This meal was inspired by a trip to a new restaurant in our neighbourhood called Kazu. See menu here; reviews here and here.
It’s a tiny izakaya (pub-style restaurant), a bit of a dive at first glance. It’s run by a family that happens to be a friend of my current Japanese teacher. They clearly work very hard; the place is always packed with lines out the door, even though they just opened a few weeks ago.

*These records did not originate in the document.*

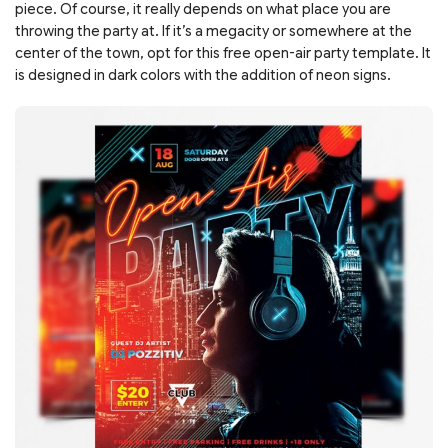
piece. Of course, it really depends on what place you are
throwing the party at. If it’s a megacity or somewhere at the
center of the town, opt for this free open-air party template. It
is designed in dark colors with the addition of neon signs.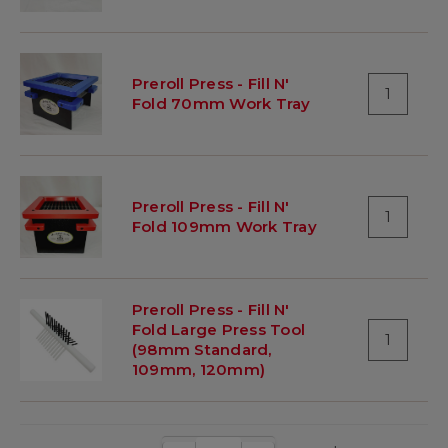
Preroll Press - Fill N'
1
Fold 70mm Work Tray
Preroll Press - Fill N'
1
Fold 109mm Work Tray
Preroll Press - Fill N'
Fold Large Press Tool
1
(98mm Standard,
109mm, 120mm)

There is a little menu that you can flip through, but most of the dishes are hand-written on pieces of paper taped up on the walls, all in English. The mostly-Japanese staff and customers crammed into the cozy space made us feel like we were back in Japan. It was a chilly day, so I was happy to snuggle up at the bar in front of the large open grills. This was also a good vantage point to see all of the day’s offering being prepared—and to get ideas for the next trip.
Most of the food seemed to have some salad + dressing component. I ordered what I expected to be yudofu, but it turned out to be a salad with large cubes of tofu topped with some type of lettuce, carrots, mushrooms, long, thin puffed rice thingies, and the aforementioned dressing. Unfortunately, it seems that they frequently don’t have certain things on the menu, so flexibility in decision-making is required. I also had extremely tasty mixed-rice onigiri. Yusuke had a tuna and salmon bowl, with turned out to be sliced raw fish on top of rice, then further topped with the same salad greens and dressing. Also extremely tasty. We shared grilled okra, which, to cut off my tangential story, inspired the dinner pictured in this post.
Hot oven
So, back at home: lacking an open-flame grill, Yusuke grilled our okra, green onions, and mushrooms on tin foil in our oven.
He drizzled them with an improvised yakitori sauce of mirin, soy sauce, sake, and sugar. The ingredients were heated in a small saucepan to dissolve the sugar.
grilled 'shrooms
We also had these lovely daikon medallions which were leftover from another meal. First Yusuke microwaved the sliced daikon for 3 minutes to soften them. Then he sauteed them in sesame oil. Last, he prepared a mixture of soy sauce, mirin, sake, and chili flakes, which he dumped in the frying pan with the daikon and let simmer until the liquid was absorbed or evaporated. We sprinkled some bonito flakes on the daikon when served.